When Bonadvis’ men came to abduct Howell, local merchant William Pindar helped stall them until Howell could escape. He ran to see Richard Noland, a former pirate whom Hornigold had employed as a recruiter and agent on Nassau. Howell claimed "he would rather serve the English than French if he was compelled to make a choice of either," so Noland arranged for Howell to be brought aboard Hornigold's ship again. Bonadvis confronted Hornigold and demanded Howell be turned over; Hornigold left the decision to Howell, who chose to stay on the Bennet. Howell tried to escape more than once but was kept under guard.

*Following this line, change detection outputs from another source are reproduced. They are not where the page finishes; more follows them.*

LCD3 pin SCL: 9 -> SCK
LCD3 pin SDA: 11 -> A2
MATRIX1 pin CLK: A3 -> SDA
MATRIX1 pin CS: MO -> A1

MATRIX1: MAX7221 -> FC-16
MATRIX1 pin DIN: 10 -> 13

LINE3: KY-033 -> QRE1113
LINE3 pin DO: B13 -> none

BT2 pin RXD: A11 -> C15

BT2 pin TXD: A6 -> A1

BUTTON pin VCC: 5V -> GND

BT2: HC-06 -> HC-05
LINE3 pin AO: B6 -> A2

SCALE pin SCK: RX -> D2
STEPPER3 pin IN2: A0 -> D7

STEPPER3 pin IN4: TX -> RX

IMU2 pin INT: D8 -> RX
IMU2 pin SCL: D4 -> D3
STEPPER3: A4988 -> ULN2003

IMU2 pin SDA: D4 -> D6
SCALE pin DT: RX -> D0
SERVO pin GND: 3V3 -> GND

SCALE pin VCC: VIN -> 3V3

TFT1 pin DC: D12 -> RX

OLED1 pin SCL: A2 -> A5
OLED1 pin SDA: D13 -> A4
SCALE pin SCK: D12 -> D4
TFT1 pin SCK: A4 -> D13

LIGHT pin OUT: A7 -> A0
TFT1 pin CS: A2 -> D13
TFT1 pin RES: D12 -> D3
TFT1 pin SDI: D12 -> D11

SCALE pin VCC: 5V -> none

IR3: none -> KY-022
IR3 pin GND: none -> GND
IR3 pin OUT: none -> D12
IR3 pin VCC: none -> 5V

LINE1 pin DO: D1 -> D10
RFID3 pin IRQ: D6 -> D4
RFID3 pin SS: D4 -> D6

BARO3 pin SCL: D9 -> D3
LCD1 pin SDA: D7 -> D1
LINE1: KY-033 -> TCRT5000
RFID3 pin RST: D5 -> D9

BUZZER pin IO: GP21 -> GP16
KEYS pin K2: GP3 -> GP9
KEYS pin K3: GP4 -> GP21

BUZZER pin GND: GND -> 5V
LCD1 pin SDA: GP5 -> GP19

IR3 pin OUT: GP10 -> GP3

By 1718 Bonadvis had accepted the general pardon offered to pirates by King George, along with Hornigold and hundreds more. Hornigold, Bonadvis, and a number of others soon accepted privateering commissions, hunting their fellow pirates who had refused the pardon. Bonadvis then spent some time attacking Spanish shipping; he caught and killed Turn Joe, an Irish captain who'd switched sides to sail for the Spanish. (Note: Turn Joe had attacked three pirates in late 1718, forcing them ashore; one of them was John Auger, whom Hornigold would soon recapture.)

===Capture of John Rackham===

Late in 1720 he was sailing alongside Jonathan Barnet (under commission from Governor Nicholas Lawes) when he encountered John Rackham.” Bonadvis approached Rackham's sloop William, which immediately fired on him. Bonadvis retreated and reported Rackham's location to Barnet, who attacked and captured Rackham along with Anne Bonny, Mary Read, and the rest of his crew. Bonadvis’ fate is not recorded.